January 24, 2019

Agricultural Economy- Budget Issues; Trade; Biotech; and, Biofuels

Agricultural Economy- Budget Issues

A paper released yesterday by the Federal Reserve Bank of Chicago (“Farm Income’s Impact on the Midwest Economy,” by David Oppedahl) indicated that, “During the first four years following the Great Recession (which ended in mid- 2009), farmers and ranchers generated the highest levels of real agricultural income since 1973 (see figure 1), which contrasted sharply with the uneven fortunes of the broader economy over this span. Yet, since mid-2013, the incomes of crop producers have decreased, while those of livestock producers have increased, as crop (and feed) prices have fallen dramatically, mostly as a result of record or near-record harvests. Hence, risk management remains as critical as ever, as crop producers contend with a downturn in farm income following several years of prosperity. Experts from academia, policy institutions, banking, and the farming industry gathered at the 2014 conference to examine these and other farm income trends, plus their interplay with the regional economy.”
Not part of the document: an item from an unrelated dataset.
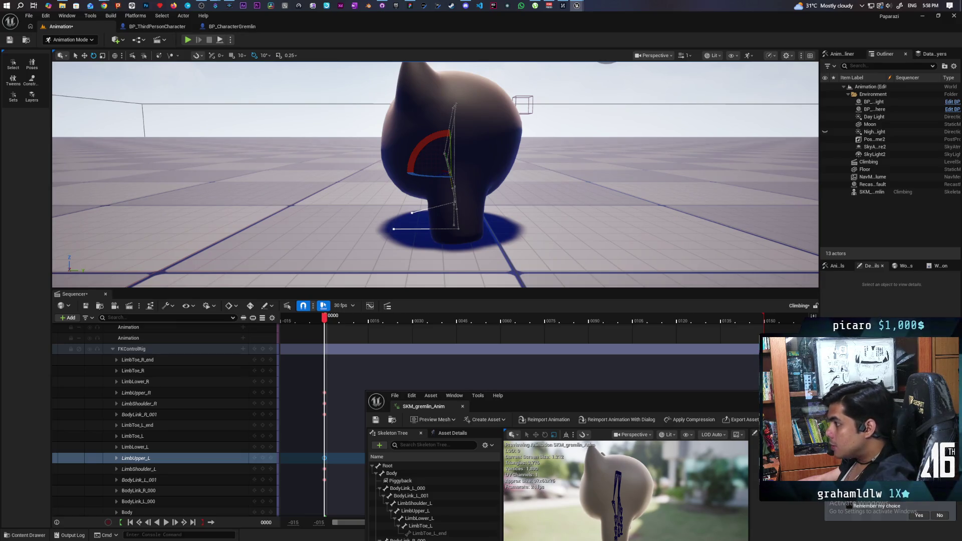
drag(452, 173, 489, 173)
Yesterday’s paper added that, “Government payments (both direct subsidies and crop insurance indemnities) have remained an important part of the farm sector’s income, even as market-derived farm income has risen in recent years. The number of acres covered by crop insurance has grown significantly, and so have the liabilities of the crop insurance program, which is subsidized and overseen by the USDA. The substantial payouts during recent droughts (especially the one in 2012) underscore the importance and value of crop insurance. Agricultural producers are paying premiums for coverage that has generally increased over time. The total value of crop insurance premiums has tended to exceed the total value of indemnities since the mid-2000s, with 2012 being an exception. Much of the farm safety net is legislated through the Agricultural Act of 2014, [Joe Glauber] said. Although nutrition programs have been allocated 80% of this farm bill’s $489 billion in funding, farm commodity, crop insurance, and conservation programs were projected to receive 5%, 8%, and 6% of the funding, respectively, over the 2014–18 period. These programs offer an array of choices for managing various risks faced by agricultural producers (including those related to adverse weather conditions and sudden drops in prices for their goods below certain predetermined levels). The current farm bill’s approach relies upon insurance as the primary means by which to protect against agricultural risks and to support farm incomes.”

With this background in mind, Chris Clayton and Todd Neeley reported yesterday at DTN that, “The White House budget proposal for 2016 seeks to cut crop insurance under the argument that such cuts are needed to offset higher projected direct farm-program subsidies.”